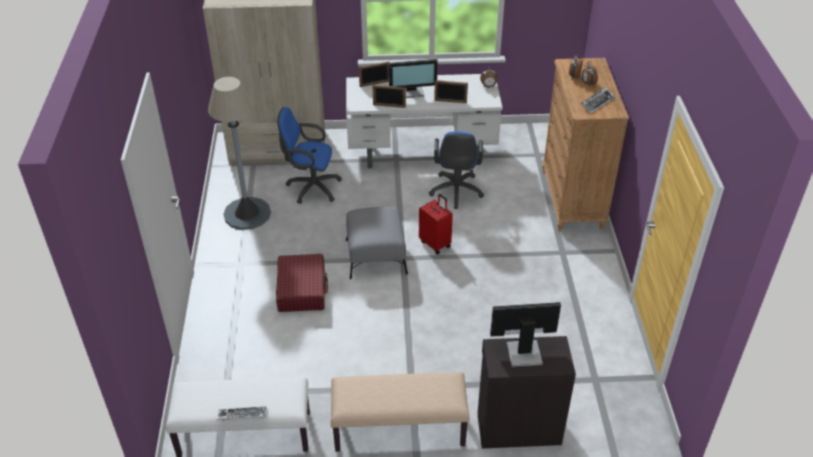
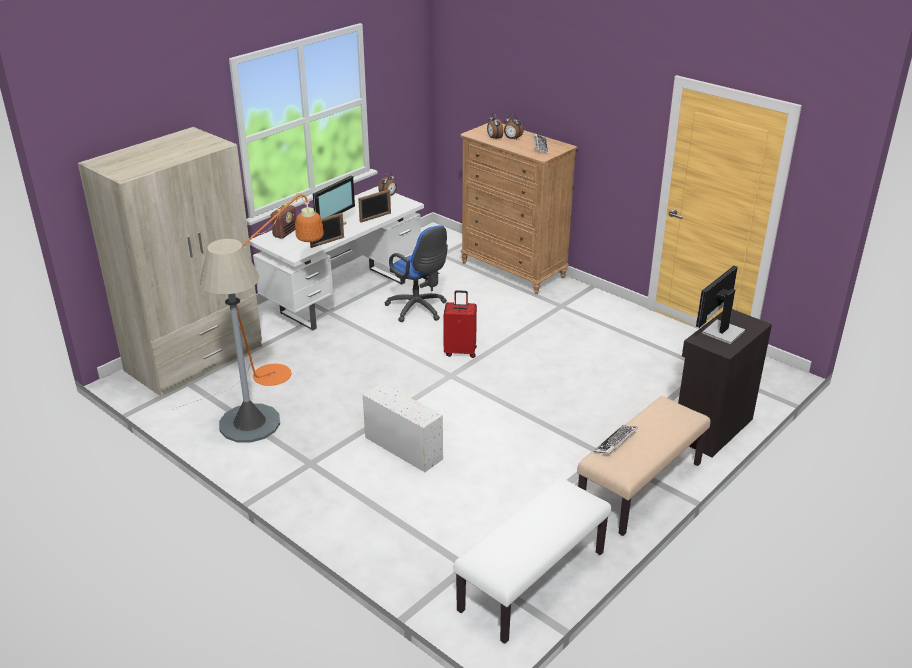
camera: 45 degrees left, 10 degrees down
(242, 416) = (563, 535): keyboard -> keyboard (615, 443)
(302, 290) = (402, 447): red suitcase -> white storage box
(311, 187) = (281, 371): blue office chair -> orange floor lamp
(375, 84) = (285, 233): picture frame -> radio
(376, 256) = (426, 386): grey ottoman -> none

===============

**What you will do**
Print the data exactly as written, dropping any images it holds.

**Solution for this task**
camera: 45 degrees left, 10 degrees down
(242, 416) = (563, 535): keyboard -> keyboard (615, 443)
(302, 290) = (402, 447): red suitcase -> white storage box
(311, 187) = (281, 371): blue office chair -> orange floor lamp
(375, 84) = (285, 233): picture frame -> radio
(376, 256) = (426, 386): grey ottoman -> none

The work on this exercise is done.